All of that being said, this sort of structure layout information is determined at compile time and at least on some compilers is made accessible (even if not in portable, standards compliant ways). In the answer to this question, C++ Compile-Time offsetof inside a template, Jesse Good provides some code that on GCC at least will allow one to determine field offsets within a type at compile time. This code will unfortunately not provide the correct offsets for base class members.
A good solution to your problem awaits implementation of compile time reflection support in C++, something for which there is ongoing work as part of a standards working group: https://groups.google.com/a/isocpp.org/forum/#!forum/reflection .
Here is an example that works on Clang.
The approach uses a builtin that is available on both Clang and GCC. I have verified Clang (see Code Explorer link below), but I have not attempted with GCC.
#include <iostream>
/* Byte offsets are numbered here without accounting for padding (will not be correct). */
struct A { uint64_t byte_0, byte_8; uint32_t byte_16; };
struct B { uint16_t byte_20, byte_24; uint8_t byte28; uint64_t byte_29; };
struct C { uint32_t byte_37; uint8_t byte_41; };
struct D { uint64_t byte_42; };
struct E : A, B, C, D {};
template<typename Type, typename Base> constexpr const uintmax_t
offsetByStaticCast() {
constexpr const Type* Type_this = __builtin_constant_p( reinterpret_cast<const Type*>(0x1) )
? reinterpret_cast<const Type*>(0x1)
: reinterpret_cast<const Type*>(0x1);
constexpr const Base* Base_this = static_cast<const Base*>( Type_this );
constexpr const uint8_t* Type_this_bytes = __builtin_constant_p( reinterpret_cast<const uint8_t*>(Type_this) )
? reinterpret_cast<const uint8_t*>(Type_this)

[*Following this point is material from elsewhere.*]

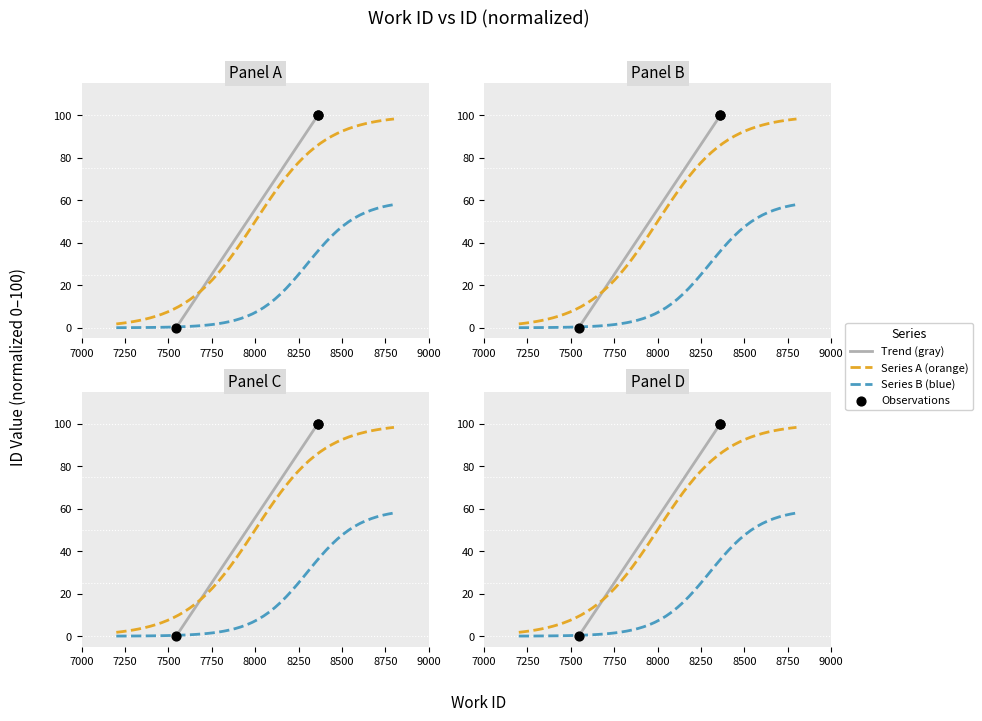

What is the change in value from 7545 to 8362?

+100.0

: reinterpret_cast<const uint8_t*>(Type_this);
constexpr const uint8_t* Base_this_bytes = __builtin_constant_p( reinterpret_cast<const uint8_t*>(Base_this) )

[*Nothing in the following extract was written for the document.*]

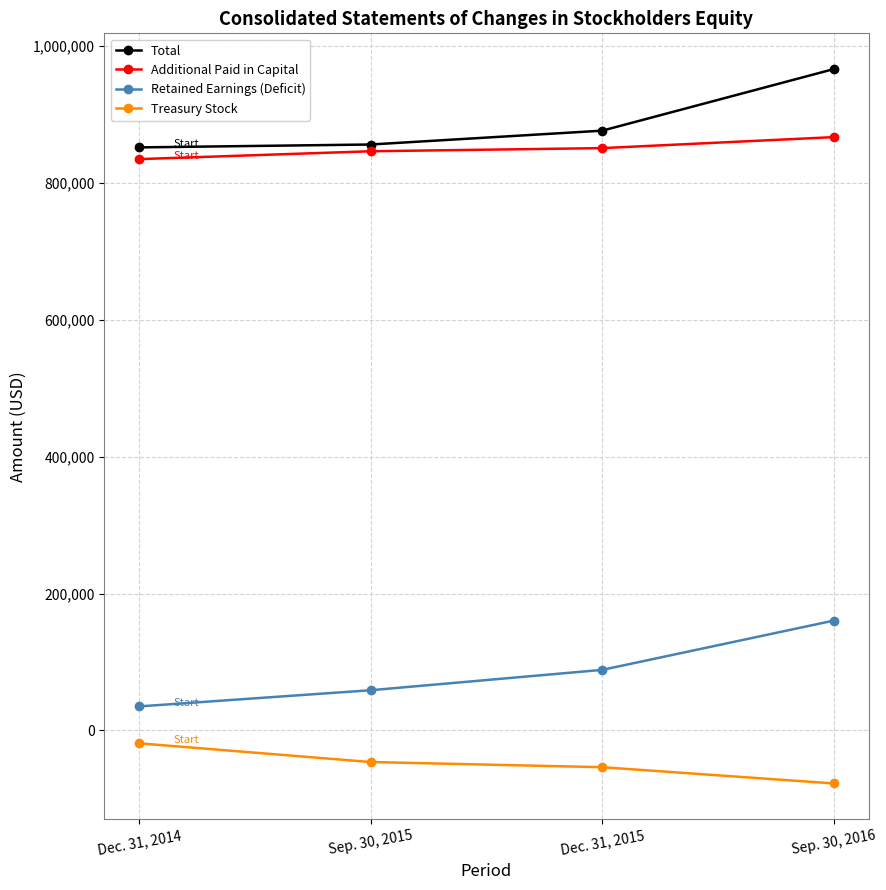

What is the total value across all series at Sep. 30, 2015?

1714618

? reinterpret_cast<const uint8_t*>(Base_this)
: reinterpret_cast<const uint8_t*>(Base_this);
constexpr const uintmax_t Base_offset = Base_this_bytes - Type_this_bytes;
return Base_offset;
}
int main()
{
std::cout << "Size of A: " << sizeof(A) << std::endl;
std::cout << "Size of B: " << sizeof(B) << std::endl;
std::cout << "Size of C: " << sizeof(C) << std::endl;
std::cout << "Size of D: " << sizeof(D) << std::endl;
std::cout << "Size of E: " << sizeof(E) << std::endl;
/* Actual byte offsets account for padding. */
std::cout << "A offset via offsetByStaticCast<E, A>(): " << offsetByStaticCast<E, A>() << std::endl;
std::cout << "B offset via offsetByStaticCast<E, B>(): " << offsetByStaticCast<E, B>() << std::endl;
std::cout << "C offset via offsetByStaticCast<E, C>(): " << offsetByStaticCast<E, C>() << std::endl;
std::cout << "D offset via offsetByStaticCast<E, D>(): " << offsetByStaticCast<E, D>() << std::endl;
return 0;
}
Output:
Size of A: 24
Size of B: 16
Size of C: 8
Size of D: 8
Size of E: 56
A offset via offsetByStaticCast<E, A>(): 0
B offset via offsetByStaticCast<E, B>(): 24
C offset via offsetByStaticCast<E, C>(): 40
D offset via offsetByStaticCast<E, D>(): 48
Program ended with exit code: 0
Code available on Compiler Explorer: https://godbolt.org/z/Gfe6YK
Based on helpful comments from constexpr and initialization of a static const void pointer with reinterpret cast, which compiler is right?, particularly including the link to a corresponding LLVM commit http://lists.llvm.org/pipermail/cfe-commits/Week-of-Mon-20120130/052477.html
Recently I found that the code ((int) (Base2*)(Derive*)1) - 1 broke down when Derive : public virtual Base2. That is, the offset of virtual base is unknown at compile-time. Therefore, it it forbidden in c++ standard.